[START SELECTED EXCERPT]

Well, not quite. We still have to install my rear rack and the crate that goes on top of it. Fenders and bike computers and water bottle cages have to be bolted and zip-tied into place. There's food to buy, gear to pack, a toilet to clog, and bug spray to apply. Morning turns to afternoon at speed. I wonder if by the time we're done preparing to ride that there won't be daylight left to do it.
But some time after 3:00 we get there. We realize that we don't have anything left to do but pedal. And in that moment the door that had been holding back so many emotions opens.
Oh my god, it's real.
This thing we've been talking about for more than a year is here, right now, right in front of us.
We're headed to the West Coast.
I can't believe it, we're really going.
We stop every half mile or so to talk to Walter, to rub his belly, to let him know that he's a good dog, and to try and reassure him that the world isn't coming to an end despite what he must be thinking. Although he had a chance to ride on the back of the bike in Los Angeles, he always started and ended in the same place. There was a kind of routine and comfort and familiar feeling that no longer exist out here in Maine. All he knows is the structure of his life has changed in a dramatic way. There's no way for him to tell what this new adventure will look like.
But by the time we reach the Acadia National Park visitor center five miles down the road, the anxious yawning and whining that guided us out of the campground and onto the highway has softened. Soon we leave the roads and highways behind in favor of the smooth crushed granite carriage paths that wind their way through the middle of the island in tunnels of trees that cast long shadows in the late afternoon light. Fifty-seven miles of the paths were built between 1913 and 1940. Although they were financed by John D. Rockefeller, they've always been open to common people like Kristen and me. Today they give us a chance to escape from the cars and the drivers who have no patience for anything because they're late for their dinner reservation.
The steep grades send us down into our lowest gears. But despite the fact that we've done nothing in the last three months that even the most optimistic person in the world would call exercise, we've managed to carry over a decent level of fitness from the six months we spent riding in New Zealand and Australia this winter. We share the paths with only a handful others. The smooth gravel carries us past granite outcroppings covered in a blanket of pale green lichen and deep gullies that stretch toward Frenchman Bay and reveal the mountain peaks that loom to the north.
We rest in the shade of the birches and aspens and oaks, looking out on a creek that zig-zags its way toward the bay through the granite just as it has for the thousands of years that passed before our traveling side show wandered by. As the cold water rushes past I feel the tension and uncertainty of the last few days sliding away alongside of it. It took far more effort to reach the starting point of this trip than for any of the others that came before, but now that work is behind us. In front lies America, the summer, and adventures so wonderful there's no way for us to conceive of what they might be.

[END SELECTED EXCERPT]
[START MATERIAL FOR THE TASK]

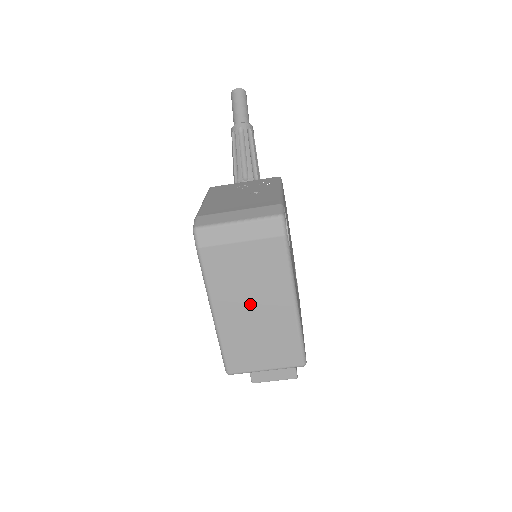
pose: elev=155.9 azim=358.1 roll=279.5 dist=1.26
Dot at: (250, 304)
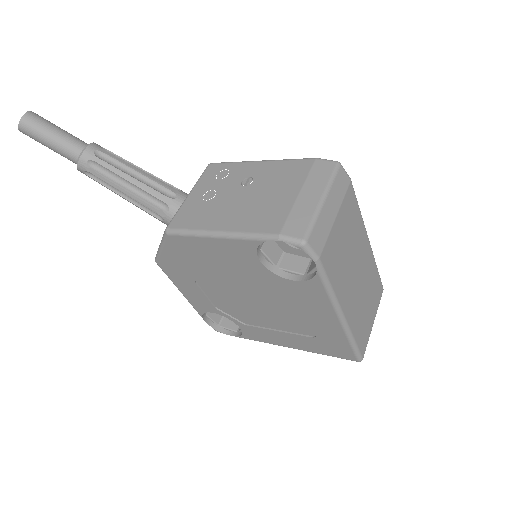
Dot at: (355, 274)
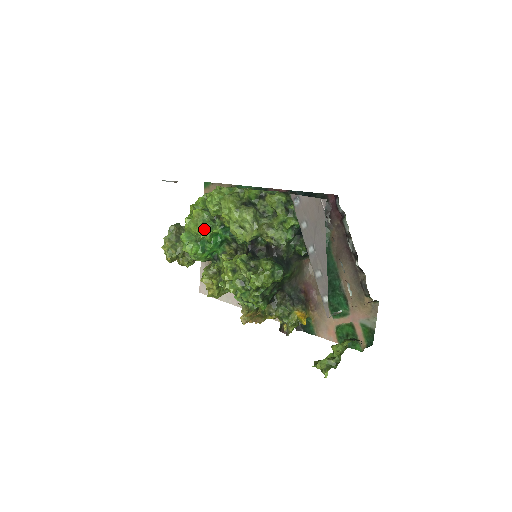
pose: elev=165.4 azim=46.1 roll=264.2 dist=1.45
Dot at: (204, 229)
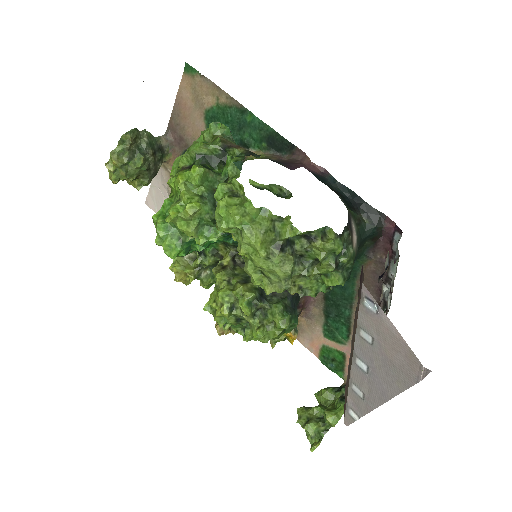
Dot at: (198, 232)
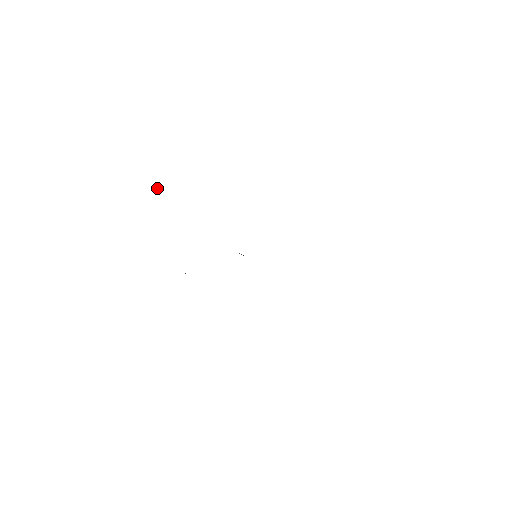
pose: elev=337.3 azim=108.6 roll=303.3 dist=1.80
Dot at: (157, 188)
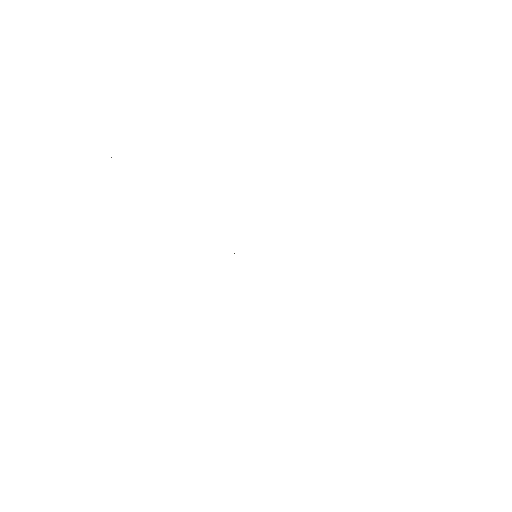
Dot at: occluded
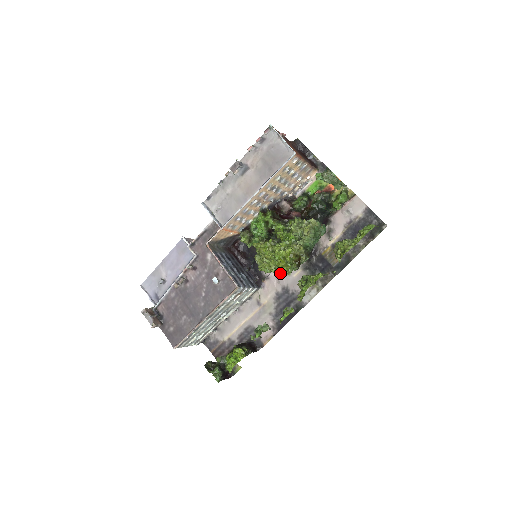
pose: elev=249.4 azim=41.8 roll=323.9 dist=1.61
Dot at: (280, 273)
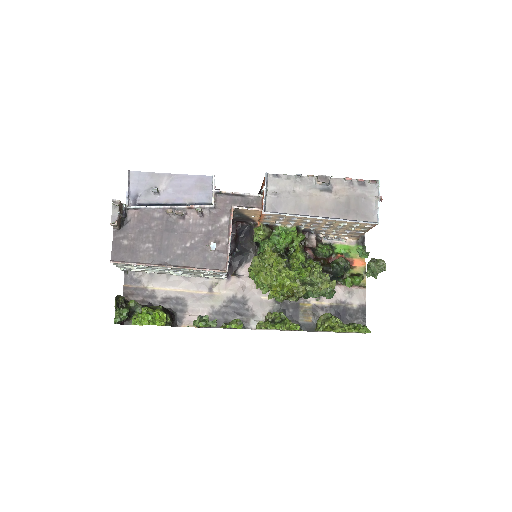
Dot at: (259, 287)
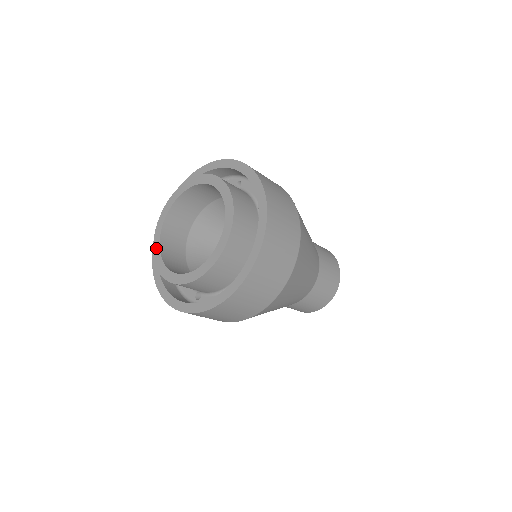
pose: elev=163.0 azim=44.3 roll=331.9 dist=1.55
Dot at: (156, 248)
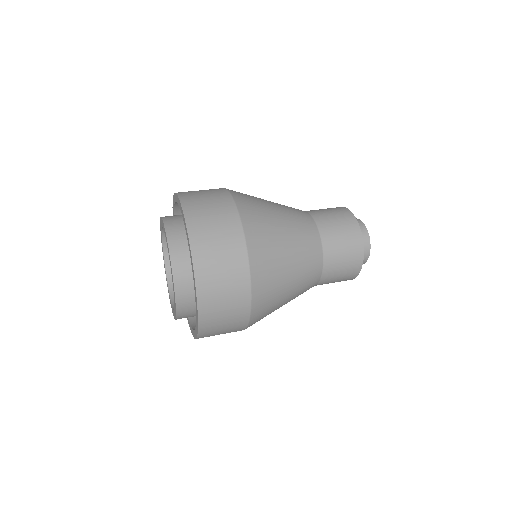
Dot at: (163, 256)
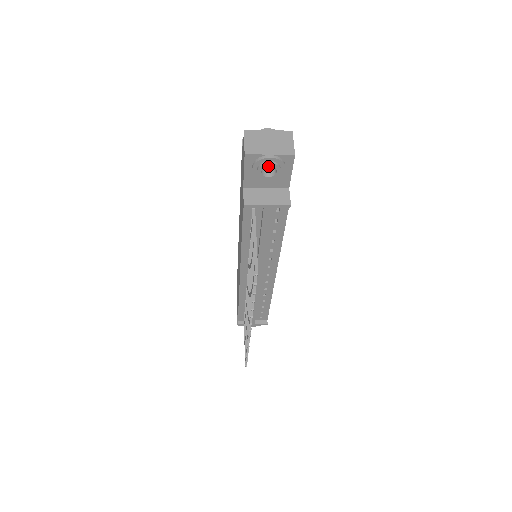
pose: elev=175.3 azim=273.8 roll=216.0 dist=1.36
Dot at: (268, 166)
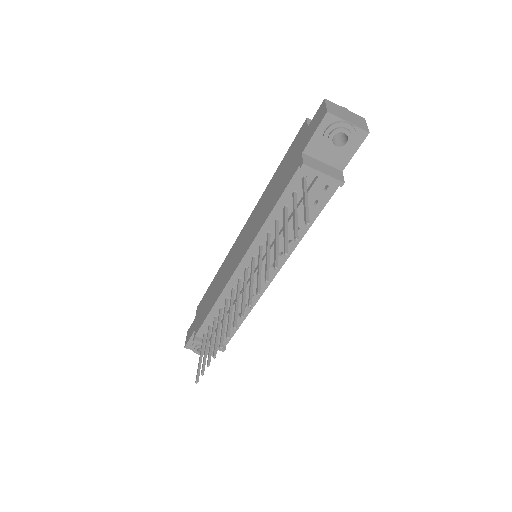
Dot at: (335, 139)
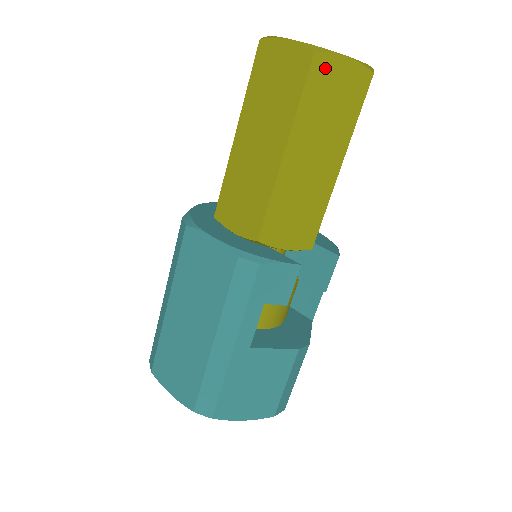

[END MATERIAL FOR THE TASK]

◆ **WHAT IS ASKED**:
1) Duplicate the cycling passage between "This thing we've" and "will look like.", inclusive.
2) Give the lines of the rows as a Markdown table with columns n and Line, starting at the line containing "pose: elev=249.4 azim=41.8" and running through the last line of the rows, inclusive. Skip blank lines and leave out the pictures.
These rows have no connection to the cycling passage.

◆ **RESPONSES TO THE TASKS**:
1)
This thing we've been talking about for more than a year is here, right now, right in front of us.
We're headed to the West Coast.
I can't believe it, we're really going.
We stop every half mile or so to talk to Walter, to rub his belly, to let him know that he's a good dog, and to try and reassure him that the world isn't coming to an end despite what he must be thinking. Although he had a chance to ride on the back of the bike in Los Angeles, he always started and ended in the same place. There was a kind of routine and comfort and familiar feeling that no longer exist out here in Maine. All he knows is the structure of his life has changed in a dramatic way. There's no way for him to tell what this new adventure will look like.

2)
| n | Line |
|---|---|
| 1 | pose: elev=249.4 azim=41.8 roll=323.9 dist=1.61 |
| 2 | Dot at: (280, 273) |
| 3 | Dot at: (259, 287) |
| 4 | pose: elev=163.0 azim=44.3 roll=331.9 dist=1.55 |
| 5 | Dot at: (156, 248) |
| 6 | Dot at: (163, 256) |
| 7 | pose: elev=175.3 azim=273.8 roll=216.0 dist=1.36 |
| 8 | Dot at: (268, 166) |
| 9 | Dot at: (335, 139) |